EDIT: Here's a post that introduces one attempt at a MOSFET replacement board:  http://3dprintboard.com/showthread.p...ll=1#post38740

----------


## Donziboy2

> Well, what you're basically doing is designing and  building your own solid state relay.  Most people would likely just  purchase a commercially available SSR like discussed in other threads  and go that route.  
> 
> I don't have a link to provide as evidence, but this also isn't the  first time someone has designed a MOSFET replacement for the mechanical  relay board.
> 
> EDIT: Here's a post that introduces one attempt at a MOSFET replacement board:  http://3dprintboard.com/showthread.p...ll=1#post38740


I have noticed that TechMasterJoe vanished a while back.  I was  looking at his post on ATX boards but he has not been on the forums in a  while and all the images where not visible.

----------


## printbus

On the relay board, I recall maybe a couple of other threads where, in addition to providing a MOSFET switch, the person was adding other useful stuff onto their custom board. For example, adding an ABL servo or a Raspberry Pi Octoprint controller can leave you starved for 5V, so people were adding 5V regulators on their boards.  I remember suggesting that providing 12V distribution and a few lightweight MOSFETs for things like fans or lights would be a good idea.

----------


## Donziboy2

> On the relay board, I recall maybe a couple of other threads where, in addition to providing a MOSFET switch, the person was adding other useful stuff onto their custom board. For example, adding an ABL servo or a Raspberry Pi Octoprint controller can leave you starved for 5V, so people were adding 5V regulators on their boards.  I remember suggesting that providing 12V distribution and a few lightweight MOSFETs for things like fans or lights would be a good idea.

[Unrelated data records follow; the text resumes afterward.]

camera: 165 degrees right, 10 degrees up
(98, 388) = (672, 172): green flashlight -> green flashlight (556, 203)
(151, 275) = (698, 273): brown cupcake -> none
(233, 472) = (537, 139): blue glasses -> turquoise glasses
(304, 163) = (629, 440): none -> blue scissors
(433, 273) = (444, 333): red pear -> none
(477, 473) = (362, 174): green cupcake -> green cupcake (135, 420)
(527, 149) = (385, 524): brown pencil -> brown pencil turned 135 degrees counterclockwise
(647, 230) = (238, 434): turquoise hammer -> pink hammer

Im actually thinking of following in TechMasterJoe footsteps and using an ATX power supply.  For me atm its hard to guess what will and will not be useful, I just got the check today that will be going toward my 10" Pegasus, I have spent the last week or so just looking at things I plan to change from the start.  The Mosfet Driver seems to be the easiest to tackle and I can see it being used for other things, I just ordered 3 boards and parts today.  p.s. I can see some Chinese guy making and selling them for $3 in a few weeks time lol.

I will say the ATX power supply's nowadays can give more then 1A in standby on the 5V line, this can power all the small stuff until the controller decides it needs more power and turns the supply on.  I also looked at reworking the Ramps 1.4, but thats a long battle for later.

----------


## Donziboy2

Got 2 boards assembled, boy its hard to tell just how small those resistor pads are until your trying to solder them.  The worst ones are those attached to large planes, good thing I have a good soldering iron.  Used the iron at work to do the large stuff, industrial irons are awesome lol.

----------


## Dustin B

Can only comment on the size of the mechanical relay. When I got a 12" piece of glass cut I had to get them to trim a notch in it to go around the relay. It sticks into the plane a full sized built plate needs by about an 1/16 to an 1/8th of an inch. I've since removed the relay and just jumpered the connection and will be using the SSR recommended in other threads for now.

----------


## Donziboy2

Did some testing at work, the D2Pak case gets to around 85C running at  0.7ohm load at 95% Duty Cycle (500Hz, 12V, 17Apk, 16.5A RMS).
I took the TO220 board and added a large heatsink , it had no problems  at the same levels as the D2Pak and seemed fairly stable at around 70C case temp.

I need to increase the size of the PCB to add space for a larger HS/larger copper pad for the D2PAK.
I found reducing the switching frequency also lowered temperatures fairly nicely, about a 10-12C drop going from 500 to 250Hz.

edit..
Got another 10C drop going from 250 to 100Hz  :Smile: 
At lower frequency's the two packages have close to the same case temperature, both are sitting happy around 50-55C.

----------


## Donziboy2

Slowly getting things setup.  V2 of the board will be larger but I want to see how V1 holds up under load first.
V2 will be the same size as the stock relay on the right.

----------


## Donziboy2

Got my printing doing some test prints today.  On my third print of the day using PLA(60C bed) im about 2 hours in and the SMD board is staying below 90F.  I have not changed from the stock relay sw configuration yet but it seems I over engineered my torture tests at work.

----------


## Donziboy2

Got PID control setup on the Heated Bed, the switching frequency is much lower then I had expected (only 7.633Hz).  Other then some hot wires(need to increase # of wires from ATX supply to bed) everything is nice and cool.

----------